• [TEXT SHOWN]
BEGIN
Macedonian Judge Denies Being Communist-Era Spy

The head of the Macedonian Constitutional Court, Trendafil Ivanovski, has denied claims by the state Lustration Commission that he may have been an informant for the former Yugoslav secret services.

Sinisa Jakov Marusic

He protested his innocence at a meeting of the Commission on Monday. The Lustration Committee which was established to prevent former communist-era informants from holding public office, last week confronted him with a secret service report that it said provided evidence he was a spy during the Socialist Yugoslav period.

“I am clean and I do not plan to step down from office,” Ivanovski told reporters after the meeting.

“The commission suspects me of being an informant because the secret police recorded me as such, without my knowledge or consent,” he said.

Prior to his open statement, Ivanovski's identity had remained secret, like those of any alleged or actual informants, as required by Macedonia's Lustration Law.

He demanded his case be heard in public.

He said he came under police scrutiny in 1964 when, as a juvenile, he joined a secret organisation aimed at unifying all ethnic Macedonian territories.

He said that he was then treated as a radical and was forced to confess the names of his fellow members which might have prompted his listing as an informant.

Ivanovski said the attempt to discredit him and his decisions as a judge came from the highest political sources, including the Prime Minister Nikola Gruevski.

Gruevski said on Sunday that the lustration investigation called into question the credibility and legitimacy of recent rulings made by the Constitutional Court.

Gruevski's anger with the Constitutional Court started last year after it annulled several of the governments’ key policies including those aimed at giving additional benefits to parents in regions with low birth rates, the introduction of religious education in primary schools and the  'Skopje 2014' plans to revamp the capital.

Ivanovski became a judge at the Constitutional Court following his election by parliament in 2003.  Parliament appointed him head of the court in 2007, one year after Gruevski came to power.

The lustration commission has three days  to reach its final decision on Ivanovski.

If he is found to have been an informant, Ivanovski has a right to appeal before the Administrative Court.

Macedonia is following in the steps of many former communist and socialist states which have enacted similar laws in order to address past injustices stemming from politically motivated judicial proceedings.
END
• [LISTED ENTRIES]
BEGIN
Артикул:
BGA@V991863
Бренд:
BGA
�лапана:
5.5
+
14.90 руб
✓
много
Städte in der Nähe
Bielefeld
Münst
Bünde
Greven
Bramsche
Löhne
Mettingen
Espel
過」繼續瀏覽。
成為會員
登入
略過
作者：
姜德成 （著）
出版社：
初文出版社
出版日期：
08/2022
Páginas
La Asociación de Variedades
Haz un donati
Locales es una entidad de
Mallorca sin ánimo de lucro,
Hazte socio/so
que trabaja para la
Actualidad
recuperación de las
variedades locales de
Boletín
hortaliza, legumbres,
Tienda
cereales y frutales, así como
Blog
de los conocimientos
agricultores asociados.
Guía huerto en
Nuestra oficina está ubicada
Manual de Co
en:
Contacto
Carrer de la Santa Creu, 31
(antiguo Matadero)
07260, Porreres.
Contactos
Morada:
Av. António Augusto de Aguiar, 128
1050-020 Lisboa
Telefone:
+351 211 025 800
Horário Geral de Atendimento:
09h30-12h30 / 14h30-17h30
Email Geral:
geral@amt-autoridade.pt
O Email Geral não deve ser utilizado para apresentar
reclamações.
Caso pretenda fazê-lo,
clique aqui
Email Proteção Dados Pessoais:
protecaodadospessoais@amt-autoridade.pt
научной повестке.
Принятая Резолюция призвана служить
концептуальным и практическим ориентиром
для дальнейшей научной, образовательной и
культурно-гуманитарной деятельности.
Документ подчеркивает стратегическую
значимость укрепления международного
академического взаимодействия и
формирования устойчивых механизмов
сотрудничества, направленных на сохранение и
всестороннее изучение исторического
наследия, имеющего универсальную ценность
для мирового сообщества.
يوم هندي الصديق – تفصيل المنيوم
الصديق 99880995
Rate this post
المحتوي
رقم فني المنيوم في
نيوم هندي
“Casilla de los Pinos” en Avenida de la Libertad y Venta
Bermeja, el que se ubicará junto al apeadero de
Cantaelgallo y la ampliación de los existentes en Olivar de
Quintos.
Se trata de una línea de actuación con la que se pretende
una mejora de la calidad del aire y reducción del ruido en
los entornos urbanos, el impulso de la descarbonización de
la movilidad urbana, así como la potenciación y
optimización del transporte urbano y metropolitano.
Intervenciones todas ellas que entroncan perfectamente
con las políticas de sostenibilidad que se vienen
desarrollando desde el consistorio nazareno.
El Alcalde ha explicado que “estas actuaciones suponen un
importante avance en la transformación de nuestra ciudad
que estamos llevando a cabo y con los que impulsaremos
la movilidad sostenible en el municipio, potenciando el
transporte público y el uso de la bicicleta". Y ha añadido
END
• [PROMPT 1] In the article about the Macedonian judge, which government policies does it say the Constitutional Court annulled? List them all.
• [PROMPT 2] Reproduce the part of the article about the Macedonian judge starting with "Gruevski said on" and going on through "decision on Ivanovski.".

• [TASK SOLUTION 1]
- Additional benefits for parents in regions with low birth rates
- The introduction of religious education in primary schools
- The "Skopje 2014" plans to revamp the capital

• [TASK SOLUTION 2]
Gruevski said on Sunday that the lustration investigation called into question the credibility and legitimacy of recent rulings made by the Constitutional Court.

Gruevski's anger with the Constitutional Court started last year after it annulled several of the governments’ key policies including those aimed at giving additional benefits to parents in regions with low birth rates, the introduction of religious education in primary schools and the  'Skopje 2014' plans to revamp the capital.

Ivanovski became a judge at the Constitutional Court following his election by parliament in 2003.  Parliament appointed him head of the court in 2007, one year after Gruevski came to power.

The lustration commission has three days  to reach its final decision on Ivanovski.